ACTIVITY: Using the listing below, retype exactly the lines starting at the one with "Deco rondin de bois table" and ending at the one with "サービス)は、いつでもどこでもチケットのご購入が可能。", and include both.

GIVEN RECORDS:
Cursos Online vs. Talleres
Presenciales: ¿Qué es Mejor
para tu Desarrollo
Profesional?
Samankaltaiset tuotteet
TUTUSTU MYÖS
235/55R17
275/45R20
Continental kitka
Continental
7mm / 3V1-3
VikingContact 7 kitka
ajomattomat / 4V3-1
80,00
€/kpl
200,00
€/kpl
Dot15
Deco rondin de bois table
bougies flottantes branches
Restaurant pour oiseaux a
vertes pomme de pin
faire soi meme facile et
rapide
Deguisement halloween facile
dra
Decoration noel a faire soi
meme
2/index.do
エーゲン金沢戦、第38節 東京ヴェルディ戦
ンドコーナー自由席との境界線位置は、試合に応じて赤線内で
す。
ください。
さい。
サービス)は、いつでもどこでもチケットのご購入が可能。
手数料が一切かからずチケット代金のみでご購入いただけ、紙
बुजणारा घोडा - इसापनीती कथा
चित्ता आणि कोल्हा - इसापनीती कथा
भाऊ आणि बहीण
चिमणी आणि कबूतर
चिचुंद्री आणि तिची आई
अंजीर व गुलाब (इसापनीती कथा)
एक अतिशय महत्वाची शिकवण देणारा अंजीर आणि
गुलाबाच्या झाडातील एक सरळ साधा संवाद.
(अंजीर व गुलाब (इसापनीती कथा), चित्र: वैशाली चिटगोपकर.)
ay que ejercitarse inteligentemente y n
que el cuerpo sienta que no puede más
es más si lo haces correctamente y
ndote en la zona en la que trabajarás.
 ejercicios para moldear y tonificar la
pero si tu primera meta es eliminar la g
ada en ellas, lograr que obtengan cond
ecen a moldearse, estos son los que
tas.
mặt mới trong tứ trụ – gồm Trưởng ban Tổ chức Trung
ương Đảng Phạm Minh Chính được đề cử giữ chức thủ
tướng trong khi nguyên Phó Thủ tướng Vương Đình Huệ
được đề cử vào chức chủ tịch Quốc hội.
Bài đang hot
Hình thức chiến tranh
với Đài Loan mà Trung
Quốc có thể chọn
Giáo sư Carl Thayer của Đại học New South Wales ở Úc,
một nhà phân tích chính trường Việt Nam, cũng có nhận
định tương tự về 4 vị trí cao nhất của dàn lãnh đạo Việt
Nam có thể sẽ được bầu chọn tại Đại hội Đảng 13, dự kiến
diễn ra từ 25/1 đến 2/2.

RESPONSE AREA:
Deco rondin de bois table
bougies flottantes branches
Restaurant pour oiseaux a
vertes pomme de pin
faire soi meme facile et
rapide
Deguisement halloween facile
dra
Decoration noel a faire soi
meme
2/index.do
エーゲン金沢戦、第38節 東京ヴェルディ戦
ンドコーナー自由席との境界線位置は、試合に応じて赤線内で
す。
ください。
さい。
サービス)は、いつでもどこでもチケットのご購入が可能。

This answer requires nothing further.